Fostering Futures Through Job Training

A new collaboration with Fostering Wellness has IFFS providing job readiness training to youth who are about to age out of the foster-care system.

The word “foster” is rooted in the Old English fōstor, meaning food, feeding. Our newest partnership is giving foster children a look at what a career in the culinary arts might look like. Utilizing our experience with Cooking Matters and Culinary Job Training, we are piloting a 10-week Culinary Readiness Program for nine eighteen-year-olds.

Fostering Wellness focuses on issues these foster children face in a holistic way—working with them on education, housing, employment, career development, and mental & physical health. Funded by GSK and Triangle Community Foundation, Fostering Wellness brings six partners together to create a network of support for these vulnerable youth: Inter-Faith Food Shuttle, Community Partnerships, The Hope Center at Pullen, LIFE Skills Foundation, United Way of the Greater Triangle, SaySo, and Dress for Success Triangle NC.

Various barriers mean other job-training programs are out of reach for these young adults. The Culinary Readiness Program provides them with child care, transportation, and other supports. “I have worked with this population for a long time, and I have never seen them so engaged and excited as they are with this program” says Stacy Bluth the Fostering Wellness Executive Director.

“The big picture is: how are we making them self-sufficient?” says Bluth. “Culinary training is beautiful because it provides them with a real-life skill that they do not currently have. It is engaging and active, just right for young adults.”

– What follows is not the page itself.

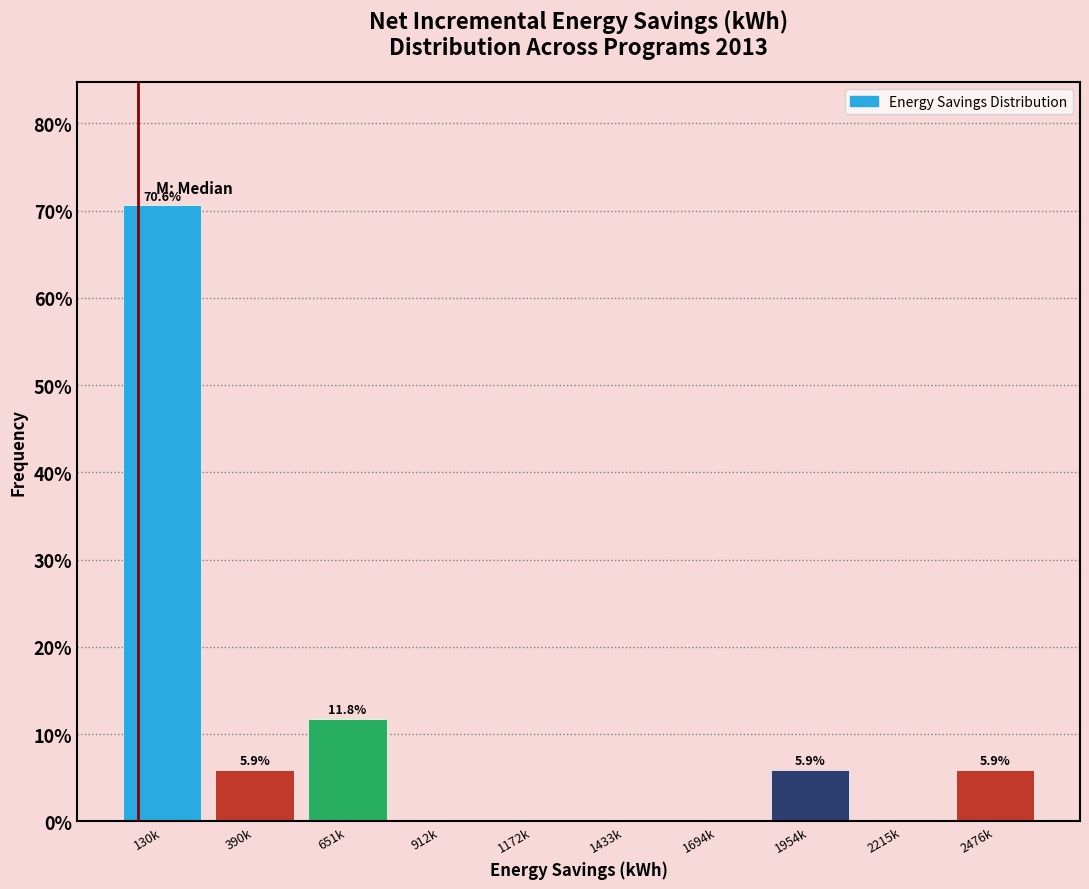

Reading left to right, extract all data points from this chart.

130k=70.6	390k=5.9	651k=11.8	912k=0.0	1172k=0.0	1433k=0.0	1694k=0.0	1954k=5.9	2215k=0.0	2476k=5.9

fostering-wellness-in-the-kitchen
fostering-wellness-in-the-kitchen

“Some of them may not end up working in food service,” says Chef Terri Hutter, “but how would they even know if they wanted to, without an opportunity to experience it? We are giving them transferable skills that they can use in other walks of life.”

Bluth notes that the program is “empowering them to think about how they might be a force for change—encouraging them to think about food insecurity and the fact that they are in a position to give back, not just be on the receiving end. That can be a transformative realization for a teenager.”